Been away for awhile as we have been busy around the house trying to get some things done for Spring weather that will hopefully get here soonWanted to share some pics of the little dog run and fence we put up for Dazy and Lulubelle. We live in the Wa.(Northwest) and there is so much wildlife that can be a threat to the girls here so we wanted a safe place for them to enjoy the sunshine when we are out in the back with them. 
The fence was put up in case they make a mad dash out of our sliding patio door which would stop them from running out into the open area of our yard and the little dog pen is covered for their protection from eagles and hawks.
Don't laugh at their bed....it is a plastic container with their pillow in it! LOL
It stays dry, easy to clean and they love it I can even throw a potty pad in the pen for them to use. (it has a little metal door that opens)


----------



## Lin (Jun 7, 2006)

I love it! I'd love to have one of those!!


----------



## foggy (Oct 12, 2009)

Oooh, that's wonderful! Very nice job! Looks like they are really enjoying it too.


----------



## rms3402 (Dec 2, 2010)

Wow! Great idea! Looks like they're enjoying it.


----------



## 2Cheese (Feb 21, 2010)

cute pictures! The girls look amazing....and enjoying the sunshine  I love how you patio is fenced in.....very nice!! Clever idea with the outdoor doggy bed


----------



## Chiboymom (Jul 8, 2009)

It must be a relief to know that the girls are safe and sound outside. I like your patio area as well.


----------



## chideb (Jan 29, 2008)

What a lovely patio and yard you have way up there in WA state! Such a novel and wonderful set up you have created for your babies.. they look adorable!


----------



## bayoumah (Nov 30, 2010)

hi good joBBBBBBBB your puppies look so proud of their new outdoor room


----------



## Dazy Mae (Aug 10, 2008)

chideb said:


> What a lovely patio and yard you have way up there in WA state! Such a novel and wonderful set up you have created for your babies.. they look adorable!
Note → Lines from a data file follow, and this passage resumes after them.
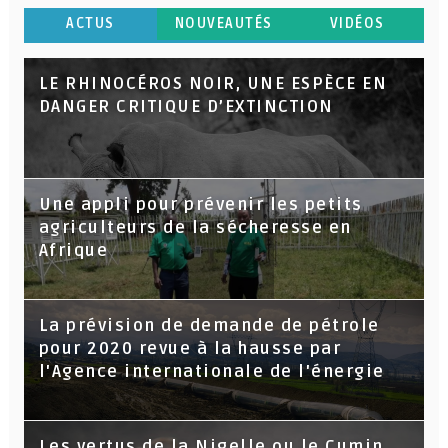
ACTUS
NOUVEAUTÉS
VIDÉOS
LE RHINOCÉROS NOIR, UNE ESPÈCE EN
DANGER CRITIQUE D’EXTINCTION
Une appli pour prévenir les petits
agriculteurs de la sécheresse en
Afrique
La prévision de demande de pétrole
pour 2020 revue à la hausse par
l'Agence internationale de l'énergie
Les vertus de la Nigelle ou le Cumin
Thanks all....I showed my husband all the nice comments and it made him feel better He pulled his back muscle putting up the fence and has been griping about it ever since! LOL! I sort of nagged him a bit about getting it all done and he worked real hard, so he got lots of hugs from me and the girls...plus I took him out for dinner


----------



## lynx8456 (Feb 26, 2009)

Great work setting that up to keep them safe and sound. They look very content and happy. Love your yard and patio to.


----------



## AC/DC Fan (Sep 15, 2010)

Excellent idea!


----------



## Lindilou (Mar 6, 2011)

That's a fabulous set up, it looks great and is something safe for your dogs. Now you can all enjoy time outside together, enjoy!


----------



## Finn (Sep 14, 2010)

I would love to see the photos--not sure why I can't. I have the same issue in Colorado with wildlife lurking about.


----------



## Dazy Mae (Aug 10, 2008)

Finn said:


> I would love to see the photos--not sure why I can't. I have the same issue in Colorado with wildlife lurking about.
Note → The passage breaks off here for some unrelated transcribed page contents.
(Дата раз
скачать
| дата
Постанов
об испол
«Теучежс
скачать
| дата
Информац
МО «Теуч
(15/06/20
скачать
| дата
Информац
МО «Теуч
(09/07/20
Hmmm....I wonder why you cannot see the pics?...they seem to be ok on this end, let me know


----------



## Finn (Sep 14, 2010)

Not sure why--I'm not even able to download them. Oh well.


----------



## Lenchan (Dec 15, 2010)

i like the way the enjoy relaxing in the sun! - just like my chi!!


----------



## rubia (Jul 3, 2008)

OOhh I love your patio. It looks so relaxing, the girls look adorable in that bed--it is perfect for two !!


----------



## Brodysmom (Jan 8, 2009)

that looks fabulous Darlene! You are such a great chi mama!


----------



## Dazy Mae (Aug 10, 2008)

Brodysmom said:


> that looks fabulous Darlene! You are such a great chi mama!


Thanks Tracy 
I wish I could just let the girls roam more in the back yard, but it is so dangerous for them out there I do walk them out on the grass area on a very short leash to go potty every once in awhile and of course they love the stroller!


----------



## widogmom (Mar 23, 2011)

That's an awesome set-up...nice to know I'm not the only OSHA-type dog mom around! The bed is way cool, too - I saw something similar in a catalog once for a small fortune; why _not_ just repurpose another object? Very green thinking! Speaking of which, is that grass...actually..._green_...? It's been so long...trying to remember... ;}


----------



## Dazy Mae (Aug 10, 2008)

widogmom said:


> That's an awesome set-up...nice to know I'm not the only OSHA-type dog mom around! The bed is way cool, too - I saw something similar in a catalog once for a small fortune; why _not_ just repurpose another object? Very green thinking! Speaking of which, is that grass...actually..._green_...? It's been so long...trying to remember... ;}


 Yes we can finally see green grass around here The plastic container did work out great for their bed...I had some old sewing stuff in it and thought..hmmmm..that just might work for their outdoor bed and it's easy to clean. Of course it is supposed to rain all week, so now we have to wait for the sunshine to come back again


----------